‘When I was 14, my father was so ignorant I could hardly stand to have him around,’ wrote Mark Twain, ‘but when I got to be 21, I was astonished at how much the old boy had learned in seven years.’ Evidence, perhaps, that notwithstanding his then progressive stand on abolition, imperialism and women’s suffrage, a centenarian Twain might have agreed with Winston Churchill that, ‘If a man is not a socialist by the time he is 20 he has no heart, and if he is not a conservative by the time he is 40 he has no brain’. Like many Speccie readers, I suspect, I can identify easily enough with the second aperçu, but not so much the first. As a mathematician of some accomplishment, my dad wouldn’t have ticked most people’s ignoramus box. But having spent his entire adult life on university campuses, teaching a subject which doesn’t require you to actually talk to anyone (he lectured in Japan without knowing a word of Japanese), he was hardly what anyone would call worldly, either. So the cluelessness about rock music, fashion and football which I deplored in him as a teenager was only compounded by the real world naiveté which I observed in him after I’d left university myself. And the longer I spent in that real world the more strongly his disconnect with it impressed itself upon me. My dad, then, was a central casting ivory tower boffin; someone who knows that a tomato is a fruit, not a vegetable, but doesn’t know not to use it in a fruit salad.
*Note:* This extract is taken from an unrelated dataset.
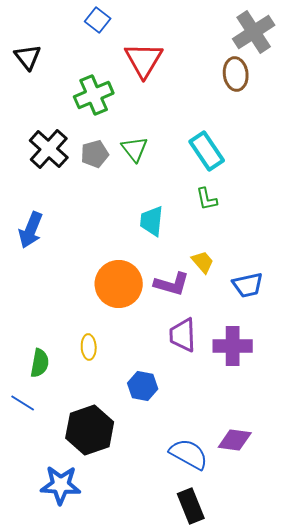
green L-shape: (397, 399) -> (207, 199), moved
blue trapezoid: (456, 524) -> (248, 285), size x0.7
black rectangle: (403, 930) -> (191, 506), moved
‘Put not your trust in princes,’ the King James translation of Psalm 146 warned post-Magna Carta England. Put not your trust in priests, was the central message of the European Enlightenment. Put not too much trust in eggheads like my dad was the lesson modern Western leaders learnt from their indulgence of scholarly scaremongers like Thomas ‘We’re all going to die’ Malthus and Francis Galton, the father of eugenics. And it is to the West’s collective benefit that no leader was more wary of the influence of such people than the man who did most to bring the worst crisis of the 20th century to a satisfactory conclusion. If Churchill hadn’t stuck to his belief that scientists and other experts should be ‘on tap, not on top’, if he had let the opinions of advisors override his own political and military instincts, we might all be speaking German today. Yet less than a century later, confronted by two more truly global threats, the leaders of almost every Western democracy did precisely the opposite. We’ll never know the full cost of allowing unelected experts to dictate our responses to Covid and climate change, but for many countries those decisions have already been every bit as economically devastating as the second world war.
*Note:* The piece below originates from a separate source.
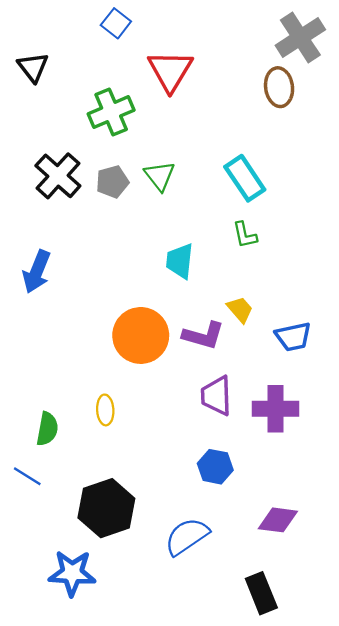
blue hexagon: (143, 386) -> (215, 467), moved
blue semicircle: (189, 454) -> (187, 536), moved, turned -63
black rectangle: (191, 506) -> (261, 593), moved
One way we can avoid making the same mistakes again is to elect the kind of leaders, who, faced with any sort of perceived or actual crisis, will not pass the policy buck. And that doesn’t just mean being wary of individuals like Michael ‘Hockey Stick’ Mann and Tim ‘Rain Man’ Flannery. It also means not deferring to faceless, unelected, unaccountable bodies like the World Health Organisation and the International Panel on Climate Change. Given that modern day Canberra – like modern-day Westminster and Washington – is as much a cocoon as any university campus, Australians might also think twice about electing people who have never worked in any other environment. Who have never, in other words, had a job which required them to engage in a frank and effective way with the ordinary people whose interests they will be paid to protect. The gap between Beltway and blue-collar America which Donald Trump exploited so effectively in 2016 has become such an election issue that his current opponent has started talking for the first time in her life about the vanishingly small slice of it which was spent working in McDonalds. Things aren’t quite so bad for her Australian counterpart. Anthony Albanese’s Wikipedia entry does not say whether the gap year gig he had with the Commonwealth Bank included stints as a teller. But if it did it would certainly have helped him to feel the pain of the millions of Australians currently struggling under the yoke of his energy policy and net zero ambitions. Meanwhile, it is clear that the years which Peter Dutton spent as a Queensland cop certainly equipped him to engage in a frank and effectively way with ABC reporters – if not real Australians.